|
|
|
|
|
by tfsh
384 days ago
|
|
Perhaps you missed the associated documentation? This is a classification tool which requires input labels "uses an EfficientNet architecture and was trained using ImageNet to recognize 1,000 classes, such as trees, animals, food, vehicles". The full list [1] doesn't seem to include a human. You can tweak the score threshold to reduce false positives. 1: https://storage.googleapis.com/mediapipe-tasks/image_classif... |
|
Did you also try on items from the list ?
If there is a match (and this is not frequent), to me it's still very low confidence (like noise or luck).
It seems to be a repacking of https://blog.tensorflow.org/2020/03/higher-accuracy-on-visio...
So an old release from 5 years ago (like very long time in AI-world), and AFAIK it has been superseded by YOLO-NAS and other models. MediaPipe feels really old tool, except for some specific subtasks like face tracking.

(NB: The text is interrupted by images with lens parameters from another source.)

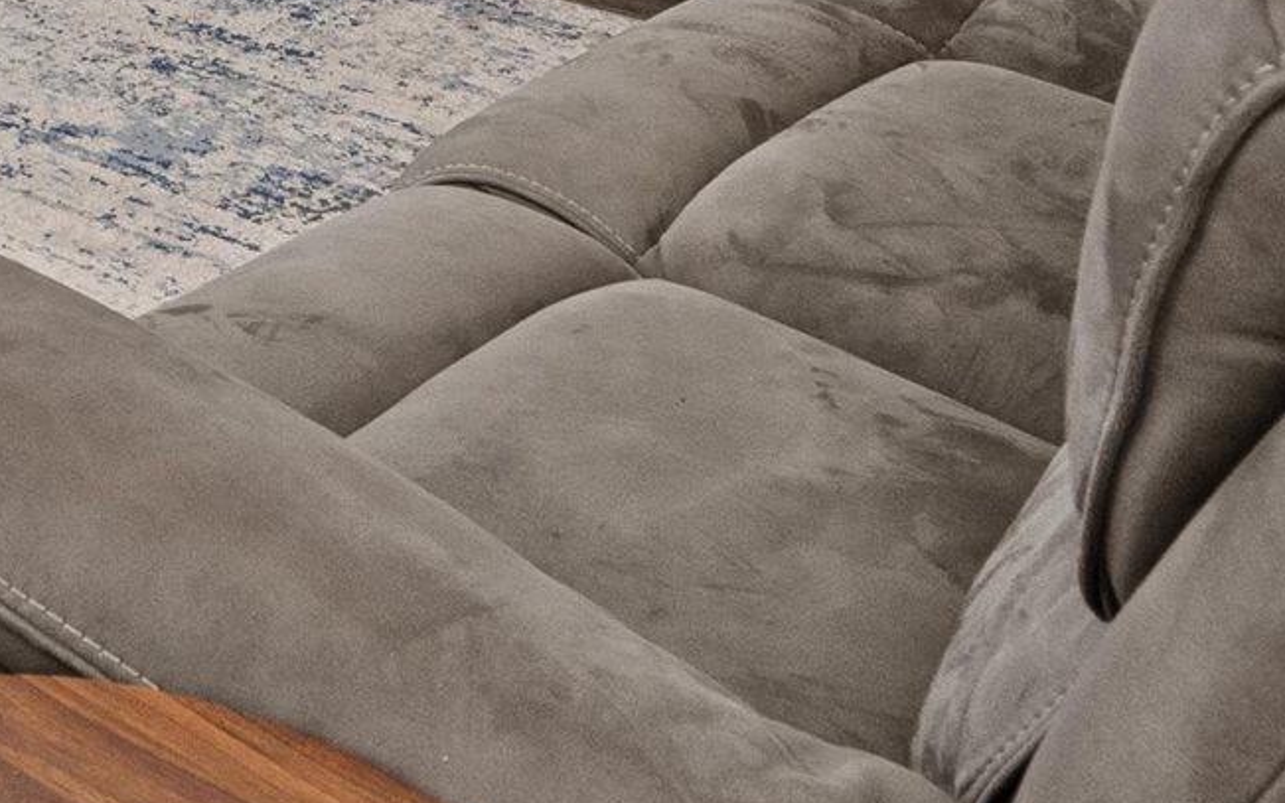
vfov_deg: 13.9
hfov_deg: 23.5
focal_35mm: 77
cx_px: -418
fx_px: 2697
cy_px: -878
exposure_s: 1/15
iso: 640
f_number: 8
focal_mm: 16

And as a side-note, the OKR-system at Google is a very serious thing, there are lot of people internally gaming the system, and that could explain why it is a "new" launch, instead of a rather disappointing rebrand of the 2020-version.
I'd rather recommend building on more modern tools, such as: https://huggingface.co/spaces/HuggingFaceTB/SmolVLM-256M-Ins... (runs on iPhone with < 1GB of memory)